The backdoor stock-listings that are Wall Street's latest big-money boom aren't a guaranteed money-maker in Switzerland despite copious interest, finews.com reports. 

More than 200 so-called blank-check firms were launched in the U.S. last year, commanding $70 billion in capital – a boom that ex-UBS and Credit Suisse bosses Sergio Ermotti and Tidjane Thiam also got in on after leaving their respective jobs last year.

The special purpose acquisition companies, SPACs for short, are poised to launch in Europe as well – and are being met with great interest in Switzerland. «We're in talks here with various parties who are interested in SPACs,» Stefan Weiner, J.P.  Morgan's head of equity capital markets in northern Europe, said at a media briefing.

While Switzerland is a natural market to collect money for SPACs, actually launching the vehicles here is another story entirely. The Swiss central bank's six-year-long regime of surcharges on franc deposits is the main culprit.

Double Money Whammy

A major argument for SPACs' popularity is to park cash: the vehicles take investor funds with the pledge to invest in firms within typically two years. If the SPAC doesn't find a suitable target to list, investors get their money back – a potentially lucrative bet and at worst a safer one than, for example, private market funds.
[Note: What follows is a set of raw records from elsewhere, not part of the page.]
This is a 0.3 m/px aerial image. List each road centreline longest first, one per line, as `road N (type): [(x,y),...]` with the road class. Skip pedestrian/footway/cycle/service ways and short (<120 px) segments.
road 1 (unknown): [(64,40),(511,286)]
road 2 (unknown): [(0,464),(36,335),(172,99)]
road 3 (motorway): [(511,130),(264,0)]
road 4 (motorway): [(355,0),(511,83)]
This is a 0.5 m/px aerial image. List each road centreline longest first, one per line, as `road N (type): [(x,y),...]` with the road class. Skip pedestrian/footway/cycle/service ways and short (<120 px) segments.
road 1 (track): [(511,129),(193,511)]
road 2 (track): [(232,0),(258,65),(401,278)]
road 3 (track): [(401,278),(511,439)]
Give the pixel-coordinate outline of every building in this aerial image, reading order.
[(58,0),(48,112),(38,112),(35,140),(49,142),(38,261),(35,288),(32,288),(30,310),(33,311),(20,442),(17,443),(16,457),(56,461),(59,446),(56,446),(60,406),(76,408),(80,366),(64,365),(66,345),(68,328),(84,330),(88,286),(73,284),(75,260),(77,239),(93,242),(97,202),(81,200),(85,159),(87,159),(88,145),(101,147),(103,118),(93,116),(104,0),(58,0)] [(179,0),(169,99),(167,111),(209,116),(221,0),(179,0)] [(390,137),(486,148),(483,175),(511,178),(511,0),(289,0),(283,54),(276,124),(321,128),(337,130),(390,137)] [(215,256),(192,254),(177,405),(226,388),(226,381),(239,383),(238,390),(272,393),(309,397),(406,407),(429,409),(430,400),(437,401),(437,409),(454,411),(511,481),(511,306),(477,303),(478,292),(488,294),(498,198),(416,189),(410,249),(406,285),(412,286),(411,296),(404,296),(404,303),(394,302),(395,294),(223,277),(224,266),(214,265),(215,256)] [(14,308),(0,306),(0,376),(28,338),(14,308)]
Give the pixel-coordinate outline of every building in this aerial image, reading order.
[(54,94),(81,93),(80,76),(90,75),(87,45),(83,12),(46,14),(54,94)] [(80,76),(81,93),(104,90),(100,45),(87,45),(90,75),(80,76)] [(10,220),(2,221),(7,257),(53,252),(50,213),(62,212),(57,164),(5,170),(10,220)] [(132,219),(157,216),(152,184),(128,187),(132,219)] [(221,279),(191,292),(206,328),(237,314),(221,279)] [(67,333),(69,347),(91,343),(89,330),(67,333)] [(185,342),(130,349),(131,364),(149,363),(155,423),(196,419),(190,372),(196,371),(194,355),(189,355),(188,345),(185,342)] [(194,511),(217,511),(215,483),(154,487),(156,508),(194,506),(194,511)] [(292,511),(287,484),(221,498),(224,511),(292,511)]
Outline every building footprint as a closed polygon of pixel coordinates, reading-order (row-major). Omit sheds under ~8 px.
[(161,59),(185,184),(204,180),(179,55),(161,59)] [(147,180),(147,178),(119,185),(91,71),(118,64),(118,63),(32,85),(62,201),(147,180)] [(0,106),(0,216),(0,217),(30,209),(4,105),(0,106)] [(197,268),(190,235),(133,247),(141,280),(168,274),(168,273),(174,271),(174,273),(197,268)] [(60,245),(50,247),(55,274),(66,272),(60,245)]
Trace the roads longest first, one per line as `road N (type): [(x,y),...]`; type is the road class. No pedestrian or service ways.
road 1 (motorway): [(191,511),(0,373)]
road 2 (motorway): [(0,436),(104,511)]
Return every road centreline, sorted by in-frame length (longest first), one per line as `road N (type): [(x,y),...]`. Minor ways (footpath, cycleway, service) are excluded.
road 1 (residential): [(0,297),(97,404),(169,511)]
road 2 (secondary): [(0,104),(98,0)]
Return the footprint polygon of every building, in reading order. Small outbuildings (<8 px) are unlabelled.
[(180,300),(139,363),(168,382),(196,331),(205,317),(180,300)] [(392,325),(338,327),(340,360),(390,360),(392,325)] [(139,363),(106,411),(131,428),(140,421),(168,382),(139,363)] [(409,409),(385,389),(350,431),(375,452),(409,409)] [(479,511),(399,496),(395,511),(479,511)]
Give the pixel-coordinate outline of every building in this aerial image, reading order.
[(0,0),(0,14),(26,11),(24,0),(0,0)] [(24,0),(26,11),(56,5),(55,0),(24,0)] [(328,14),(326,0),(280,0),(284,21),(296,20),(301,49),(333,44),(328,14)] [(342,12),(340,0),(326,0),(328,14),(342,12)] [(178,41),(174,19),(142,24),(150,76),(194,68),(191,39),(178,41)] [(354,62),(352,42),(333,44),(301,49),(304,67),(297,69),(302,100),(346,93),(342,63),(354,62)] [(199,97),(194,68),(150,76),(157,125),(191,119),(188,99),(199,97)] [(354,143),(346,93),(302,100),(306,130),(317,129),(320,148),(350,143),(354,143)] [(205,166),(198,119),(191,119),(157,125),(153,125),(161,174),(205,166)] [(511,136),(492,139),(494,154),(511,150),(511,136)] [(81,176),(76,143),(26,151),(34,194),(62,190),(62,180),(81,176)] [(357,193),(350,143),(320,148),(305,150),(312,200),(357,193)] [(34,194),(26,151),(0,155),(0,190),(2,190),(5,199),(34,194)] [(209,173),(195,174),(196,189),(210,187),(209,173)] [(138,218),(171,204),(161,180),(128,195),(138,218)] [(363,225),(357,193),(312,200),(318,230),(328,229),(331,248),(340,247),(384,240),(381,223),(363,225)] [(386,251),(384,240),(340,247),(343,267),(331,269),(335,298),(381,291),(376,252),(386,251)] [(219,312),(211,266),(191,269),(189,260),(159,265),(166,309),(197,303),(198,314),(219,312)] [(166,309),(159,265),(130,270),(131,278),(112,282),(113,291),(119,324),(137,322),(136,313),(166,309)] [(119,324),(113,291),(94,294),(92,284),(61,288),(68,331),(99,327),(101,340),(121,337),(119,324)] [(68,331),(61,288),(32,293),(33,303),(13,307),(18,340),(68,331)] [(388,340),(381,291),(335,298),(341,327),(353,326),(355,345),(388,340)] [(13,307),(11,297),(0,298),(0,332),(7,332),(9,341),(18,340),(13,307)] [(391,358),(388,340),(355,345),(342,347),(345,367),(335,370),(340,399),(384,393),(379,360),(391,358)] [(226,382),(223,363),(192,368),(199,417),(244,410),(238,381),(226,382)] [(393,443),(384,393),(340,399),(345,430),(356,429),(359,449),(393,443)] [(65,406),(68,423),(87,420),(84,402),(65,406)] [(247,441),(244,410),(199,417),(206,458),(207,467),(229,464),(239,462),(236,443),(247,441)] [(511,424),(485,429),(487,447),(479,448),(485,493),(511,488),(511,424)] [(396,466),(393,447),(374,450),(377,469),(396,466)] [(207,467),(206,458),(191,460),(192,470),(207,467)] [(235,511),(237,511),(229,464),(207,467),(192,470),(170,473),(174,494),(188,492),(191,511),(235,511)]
Swiss-based vehicles face a double-whammy of 0.75 percent charges on major cash deposits, and then a stamp tax of 1 percent, taking a chunk out of their returns. «Both the stamp tax as well as negative interest rates are a challenge with potential SPACs,» Weiner said.

«Various Swiss Forces»

Structuring experts are grappling with the twin issues, and Swiss stock exchange operator is also intervening, along with banks, law firms, and consultants. «Various forces are working on a Swiss solution,» the J.P. Morgan veteran said.

Since it isn't clear whether the issues can be resolved, meaning potential sponsors may defer back to U.S. vehicles and in turn try to subsume Swiss targets, Weiner noted. J.P. Morgan predicts three to five initial public offerings on the Swiss market this year, including potentially a SPAC-covered listing.